Copenhagen.
The first main session at the COST298 conference is on interdisciplinary design, and begins with a presentation by James Stewart and Laurence Claeys. They ask how speculative research for innovation can be conducted within interdisciplinary frameworks. Problem here include that different disciplines work within very different time scales (e.g. rapid prototyping vs. long-term observation of users), that they use different mental models, and that disciplines tend to under-value one another and misuse one another's research approaches.
Creative, inventive interdisciplinary cooperation can be exciting and inspiring, but this is not enough; it must also be principled and structured. Designers, for example, take an interventionist approach (which James describes as the 'dynamite' method - blow things up and see what happens), whereas social scientists take a longer-term, planned, observational approach. This leads them to very different conceptions of the user, for example - the user is positioned variously as inspirator, informer, co-creator, tester, or adopter, for example. How can such different approaches be woven together?
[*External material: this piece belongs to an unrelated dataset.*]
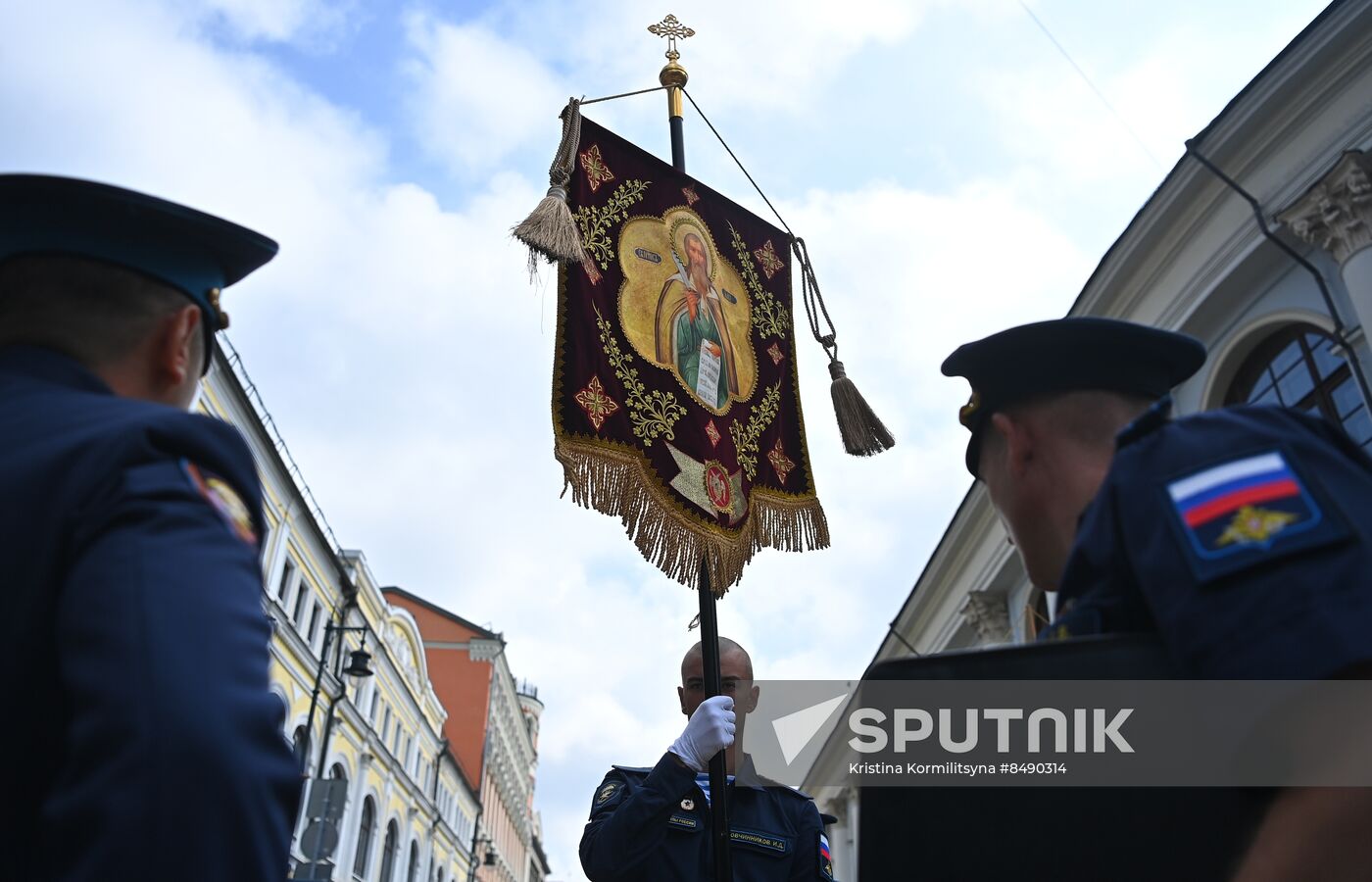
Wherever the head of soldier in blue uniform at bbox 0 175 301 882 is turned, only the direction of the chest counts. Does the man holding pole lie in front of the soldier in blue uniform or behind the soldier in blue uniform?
in front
User research is a good way to bring together interdisciplinary teams, in fact. Everyone in the team can engage with the users; doing such research opens up the world of people; researchers learn by evaluating the research together; speculative reseach makes things happen well beyond theoretical perspectives only; social scientists can contribute their knowledge as they work on synthesising results; and participants can teach each other one another's methods by doing, and thereby perhaps generate new methods.